→ EXERCISE OBJECTIVE:
Lines holding the string "costs" are the ones to copy; find them all in the data.
BEGIN EXERCISE DATA
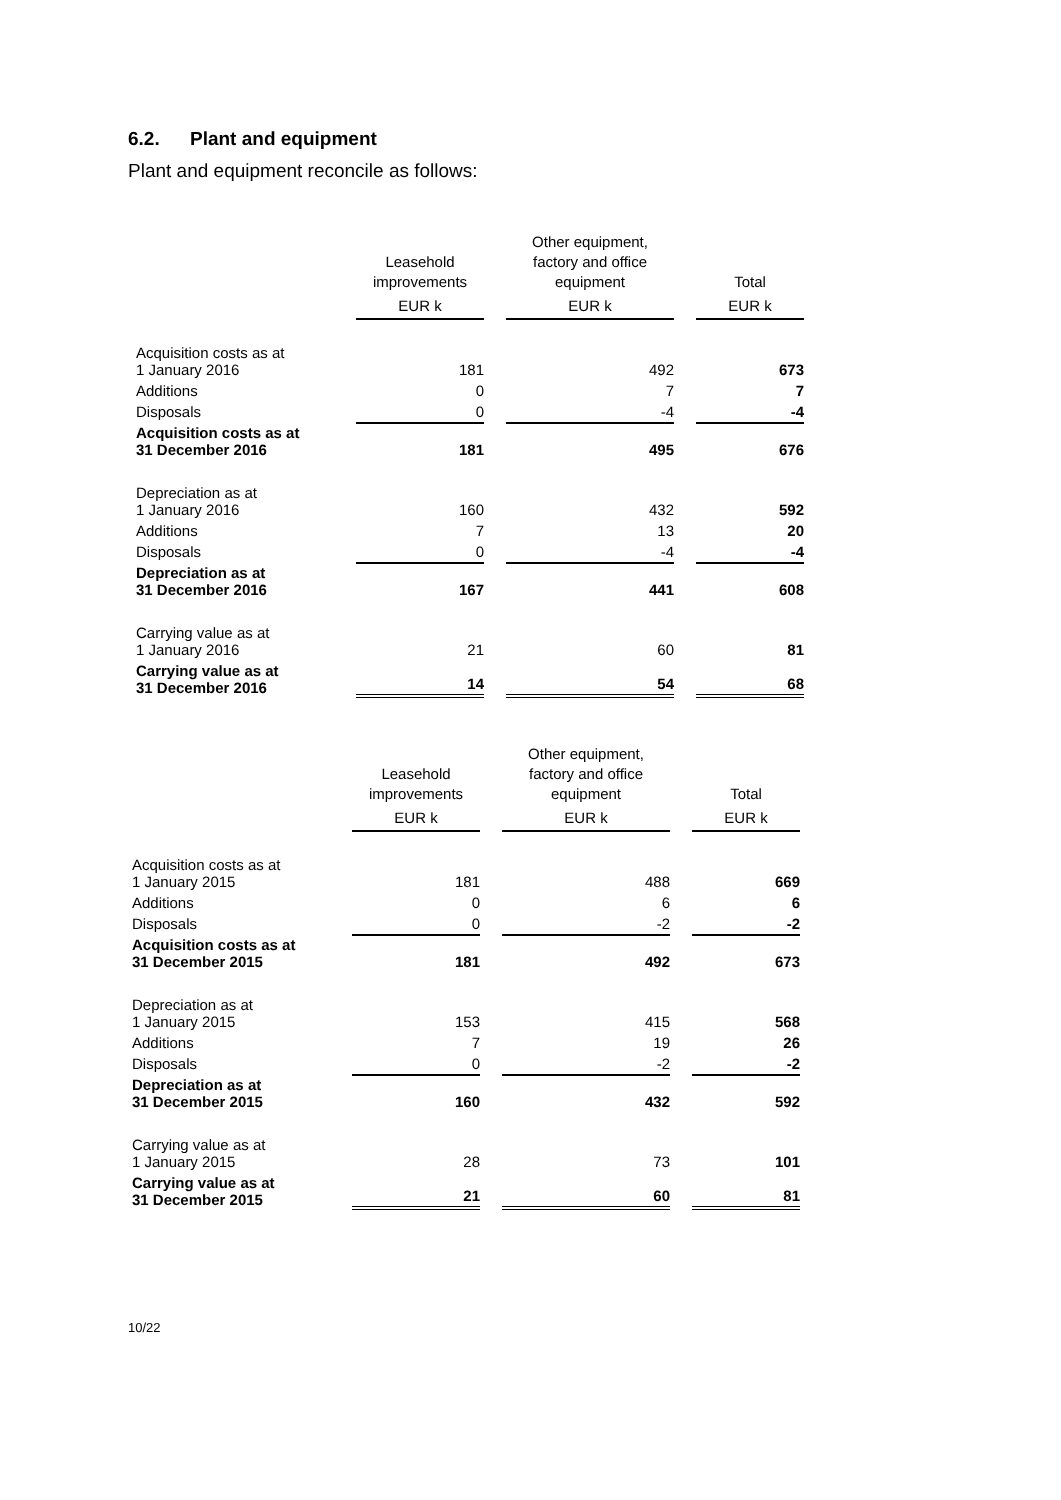6.2. Plant and equipment
Plant and equipment reconcile as follows:
| | Leasehold improvements | | Other equipment, factory and office equipment | | Total |
| --- | --- | --- | --- | --- | --- |
| | EUR k | | EUR k | | EUR k |
| Acquisition costs as at 1 January 2016 | 181 | | 492 | | 673 |
| Additions | 0 | | 7 | | 7 |
| Disposals | 0 | | -4 | | -4 |
| Acquisition costs as at 31 December 2016 | 181 | | 495 | | 676 |
| Depreciation as at 1 January 2016 | 160 | | 432 | | 592 |
| Additions | 7 | | 13 | | 20 |
| Disposals | 0 | | -4 | | -4 |
| Depreciation as at 31 December 2016 | 167 | | 441 | | 608 |
| Carrying value as at 1 January 2016 | 21 | | 60 | | 81 |
| Carrying value as at 31 December 2016 | 14 | | 54 | | 68 |
| | Leasehold improvements | | Other equipment, factory and office equipment | | Total |
| --- | --- | --- | --- | --- | --- |
| | EUR k | | EUR k | | EUR k |
| Acquisition costs as at 1 January 2015 | 181 | | 488 | | 669 |
| Additions | 0 | | 6 | | 6 |
| Disposals | 0 | | -2 | | -2 |
| Acquisition costs as at 31 December 2015 | 181 | | 492 | | 673 |
| Depreciation as at 1 January 2015 | 153 | | 415 | | 568 |
| Additions | 7 | | 19 | | 26 |
| Disposals | 0 | | -2 | | -2 |
| Depreciation as at 31 December 2015 | 160 | | 432 | | 592 |
| Carrying value as at 1 January 2015 | 28 | | 73 | | 101 |
| Carrying value as at 31 December 2015 | 21 | | 60 | | 81 |
10/22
END EXERCISE DATA
→ RESULT OF THIS TASK:
| Acquisition costs as at 1 January 2016 | 181 | | 492 | | 673 |
| Acquisition costs as at 31 December 2016 | 181 | | 495 | | 676 |
| Acquisition costs as at 1 January 2015 | 181 | | 488 | | 669 |
| Acquisition costs as at 31 December 2015 | 181 | | 492 | | 673 |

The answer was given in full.